Task statement » Repeat exactly, and only, the lines below starting at the line that contains "The first thing" and ending at the line that contains "Find the folder", inclusive of both.

Data to use »
┄┄┄┄┄┄
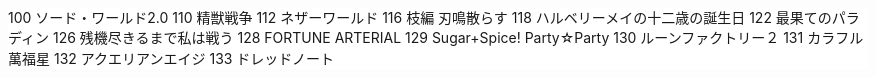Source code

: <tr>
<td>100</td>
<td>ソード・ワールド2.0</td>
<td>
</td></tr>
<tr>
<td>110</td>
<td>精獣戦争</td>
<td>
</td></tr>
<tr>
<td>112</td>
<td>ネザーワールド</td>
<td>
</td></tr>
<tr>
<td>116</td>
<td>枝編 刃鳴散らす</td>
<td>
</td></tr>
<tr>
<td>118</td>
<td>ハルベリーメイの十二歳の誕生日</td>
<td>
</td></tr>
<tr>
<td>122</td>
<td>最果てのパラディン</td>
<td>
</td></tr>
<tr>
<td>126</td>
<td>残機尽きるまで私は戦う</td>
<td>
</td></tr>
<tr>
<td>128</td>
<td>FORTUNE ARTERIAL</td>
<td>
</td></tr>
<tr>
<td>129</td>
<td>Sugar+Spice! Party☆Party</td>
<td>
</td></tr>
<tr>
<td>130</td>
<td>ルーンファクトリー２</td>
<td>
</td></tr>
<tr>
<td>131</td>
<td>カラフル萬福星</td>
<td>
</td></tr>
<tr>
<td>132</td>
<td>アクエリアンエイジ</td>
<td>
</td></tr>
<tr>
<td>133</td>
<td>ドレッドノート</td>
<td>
┄┄┄┄┄┄
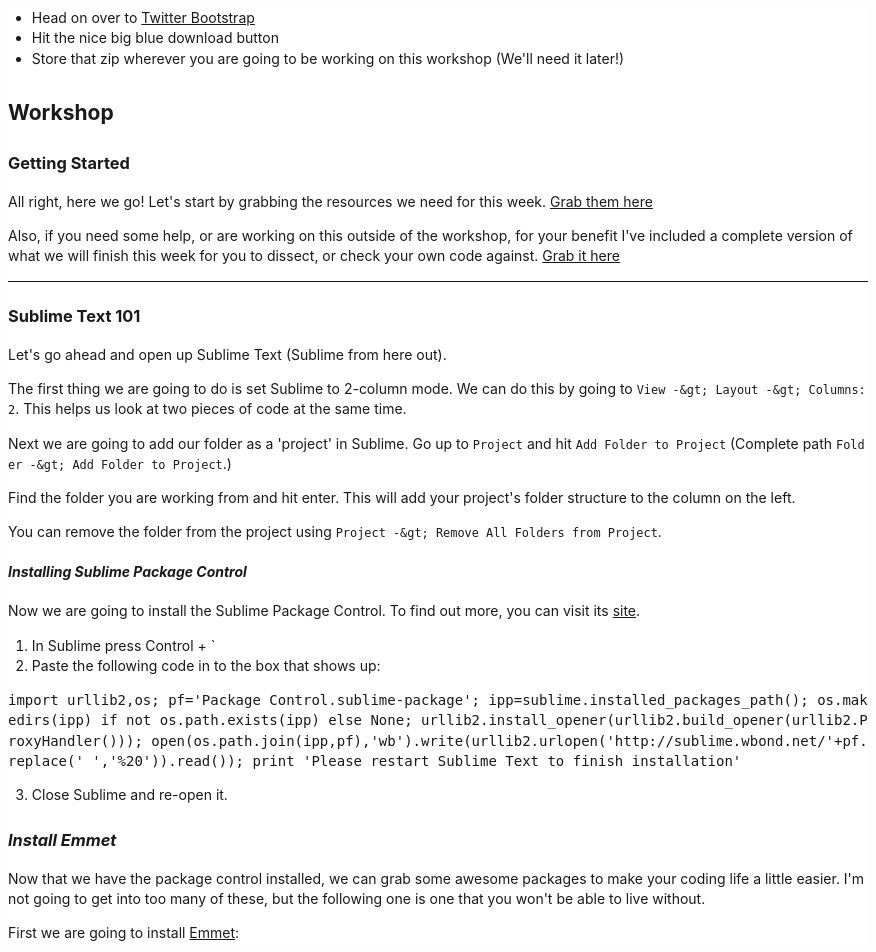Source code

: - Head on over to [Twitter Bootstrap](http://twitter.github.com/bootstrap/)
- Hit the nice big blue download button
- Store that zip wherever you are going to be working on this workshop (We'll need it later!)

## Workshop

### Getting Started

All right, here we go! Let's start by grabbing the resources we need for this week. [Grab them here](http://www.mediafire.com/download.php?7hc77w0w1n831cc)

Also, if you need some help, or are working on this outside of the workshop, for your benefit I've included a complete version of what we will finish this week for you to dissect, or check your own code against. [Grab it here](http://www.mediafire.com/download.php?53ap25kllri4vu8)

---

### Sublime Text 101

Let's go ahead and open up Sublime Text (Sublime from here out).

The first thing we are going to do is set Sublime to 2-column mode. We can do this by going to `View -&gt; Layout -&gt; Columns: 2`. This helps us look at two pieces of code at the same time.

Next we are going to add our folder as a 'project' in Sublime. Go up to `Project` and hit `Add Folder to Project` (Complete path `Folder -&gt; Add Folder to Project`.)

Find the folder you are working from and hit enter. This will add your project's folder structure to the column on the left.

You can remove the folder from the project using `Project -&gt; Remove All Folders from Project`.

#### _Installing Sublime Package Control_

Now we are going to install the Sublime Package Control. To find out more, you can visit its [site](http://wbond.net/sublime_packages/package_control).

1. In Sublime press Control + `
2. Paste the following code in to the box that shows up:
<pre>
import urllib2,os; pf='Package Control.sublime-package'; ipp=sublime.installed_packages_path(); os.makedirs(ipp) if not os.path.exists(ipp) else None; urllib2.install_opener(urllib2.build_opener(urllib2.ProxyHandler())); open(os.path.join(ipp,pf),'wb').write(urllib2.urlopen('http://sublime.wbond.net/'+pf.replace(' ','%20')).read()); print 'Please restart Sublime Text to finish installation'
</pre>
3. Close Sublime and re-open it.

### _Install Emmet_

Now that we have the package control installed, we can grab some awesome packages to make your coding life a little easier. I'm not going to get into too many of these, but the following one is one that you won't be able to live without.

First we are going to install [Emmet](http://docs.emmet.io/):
┄┄┄┄┄┄
Completed exercise »
The first thing we are going to do is set Sublime to 2-column mode. We can do this by going to `View -&gt; Layout -&gt; Columns: 2`. This helps us look at two pieces of code at the same time.

Next we are going to add our folder as a 'project' in Sublime. Go up to `Project` and hit `Add Folder to Project` (Complete path `Folder -&gt; Add Folder to Project`.)

Find the folder you are working from and hit enter. This will add your project's folder structure to the column on the left.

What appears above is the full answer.